И я опять растревожился, я стал озираться зачем-то, а бабка все держала меня ручонкой, цепко завертев в кулачок край моего рукава.

Дима крикнул:

— Почем?!

— Было, было лето! — настаивала бабка, наступала мне на ноги.

— Они сухие! Были бы свежие! — кричал Дима.

А я добавил:

— Они черные.

— Черные, — бабка кивнула. — А ты хочешь свежих?

— А то нет?! — крикнул Дима. — На черта нам черные-то?

Бабка закивала. Она сказала мне:

— Тогда крови купи.

Я понимал, что если мы призадержимся, то дурость завертится окончательно, что дальше нельзя объясняться, иначе мы запутаемся друг в друге совсем, увязнем, не разойдемся никогда.

— Какой крови? — оживился Дима. — Я люблю жареную кровь. Я ел на бойне! Сковородками!

— Кровь грибов, — сказала бабка. — Кровь грибов.

— Кровь грибов — вода! — догадался я. — А что же еще? Вода — кровь грибов.

Бабка потрясла связки грибов.

— В сухих крови нет, — сказала она и достала баночку. — Здесь вся кровь собрана. Поглядите, если хотите, — свежайшая кровь грибов.
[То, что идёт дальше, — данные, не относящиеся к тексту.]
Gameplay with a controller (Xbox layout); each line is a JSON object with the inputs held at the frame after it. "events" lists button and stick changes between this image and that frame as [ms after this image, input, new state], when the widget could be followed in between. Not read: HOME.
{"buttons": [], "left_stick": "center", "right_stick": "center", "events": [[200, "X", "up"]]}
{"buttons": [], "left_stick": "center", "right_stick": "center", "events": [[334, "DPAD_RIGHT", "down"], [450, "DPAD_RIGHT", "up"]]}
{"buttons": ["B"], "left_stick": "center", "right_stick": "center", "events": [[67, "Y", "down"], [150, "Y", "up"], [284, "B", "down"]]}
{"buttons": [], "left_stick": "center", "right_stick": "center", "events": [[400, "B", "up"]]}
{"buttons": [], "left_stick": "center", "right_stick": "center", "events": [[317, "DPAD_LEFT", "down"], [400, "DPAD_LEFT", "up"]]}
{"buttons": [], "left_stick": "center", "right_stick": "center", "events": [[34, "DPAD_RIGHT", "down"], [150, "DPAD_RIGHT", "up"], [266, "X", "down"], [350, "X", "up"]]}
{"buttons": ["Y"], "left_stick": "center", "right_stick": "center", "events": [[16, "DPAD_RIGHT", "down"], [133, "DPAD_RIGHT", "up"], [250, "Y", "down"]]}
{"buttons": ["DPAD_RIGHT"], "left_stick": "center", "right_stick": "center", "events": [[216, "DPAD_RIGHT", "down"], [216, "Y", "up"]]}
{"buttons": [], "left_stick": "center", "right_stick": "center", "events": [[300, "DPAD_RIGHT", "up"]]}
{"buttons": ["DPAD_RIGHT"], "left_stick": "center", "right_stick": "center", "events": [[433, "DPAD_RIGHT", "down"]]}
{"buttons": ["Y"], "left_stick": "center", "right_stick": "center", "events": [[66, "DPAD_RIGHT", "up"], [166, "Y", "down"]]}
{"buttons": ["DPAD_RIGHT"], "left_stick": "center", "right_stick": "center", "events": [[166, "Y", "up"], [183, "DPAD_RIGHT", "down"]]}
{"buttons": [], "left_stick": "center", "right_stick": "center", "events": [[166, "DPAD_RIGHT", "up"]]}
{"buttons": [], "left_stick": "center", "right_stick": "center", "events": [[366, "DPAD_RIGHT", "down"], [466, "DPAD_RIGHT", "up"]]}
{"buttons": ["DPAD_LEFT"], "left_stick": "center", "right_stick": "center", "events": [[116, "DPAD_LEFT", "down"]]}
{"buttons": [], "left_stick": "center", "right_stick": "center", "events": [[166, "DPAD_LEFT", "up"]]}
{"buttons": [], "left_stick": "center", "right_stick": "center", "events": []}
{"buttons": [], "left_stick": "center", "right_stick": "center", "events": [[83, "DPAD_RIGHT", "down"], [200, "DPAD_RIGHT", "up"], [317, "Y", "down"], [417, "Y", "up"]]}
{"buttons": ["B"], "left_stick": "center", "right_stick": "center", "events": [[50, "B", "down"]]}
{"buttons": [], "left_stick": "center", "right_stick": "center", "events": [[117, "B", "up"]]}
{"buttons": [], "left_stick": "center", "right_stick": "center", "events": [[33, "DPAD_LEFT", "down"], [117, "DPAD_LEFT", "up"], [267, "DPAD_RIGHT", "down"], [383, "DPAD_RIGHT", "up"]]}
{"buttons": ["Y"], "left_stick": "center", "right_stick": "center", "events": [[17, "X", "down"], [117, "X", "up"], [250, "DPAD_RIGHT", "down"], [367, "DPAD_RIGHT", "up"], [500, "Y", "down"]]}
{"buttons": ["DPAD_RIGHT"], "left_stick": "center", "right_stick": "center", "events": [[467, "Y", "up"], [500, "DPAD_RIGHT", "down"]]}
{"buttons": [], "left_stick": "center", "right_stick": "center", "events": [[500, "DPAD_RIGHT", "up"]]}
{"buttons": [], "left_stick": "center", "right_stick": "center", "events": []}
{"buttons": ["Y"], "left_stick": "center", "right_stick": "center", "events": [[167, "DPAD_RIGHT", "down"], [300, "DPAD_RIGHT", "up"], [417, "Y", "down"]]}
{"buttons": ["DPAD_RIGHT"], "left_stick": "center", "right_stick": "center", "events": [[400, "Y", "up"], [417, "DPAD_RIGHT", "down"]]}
В баночке была не вода, желтоватая жидкость, да, она плавилась, шевелилась, изнывая, словно в ней скрывался моллюск.

— Чайный гриб? — отгадывал я. — Или кто-то живет? Новенький? Посланец будущего? Неведома зверушка? Привет из глубокой тайги?

Бабка со всем соглашалась, сама интересовалась, вглядывалась в баночку.

— Да где вы это взяли? — спросил я. — Вы сами не знаете, кто это! Вы бабушка-бомжиха? Вы это нашли и понесли продавать? Чтоб на булочку себе насобирать?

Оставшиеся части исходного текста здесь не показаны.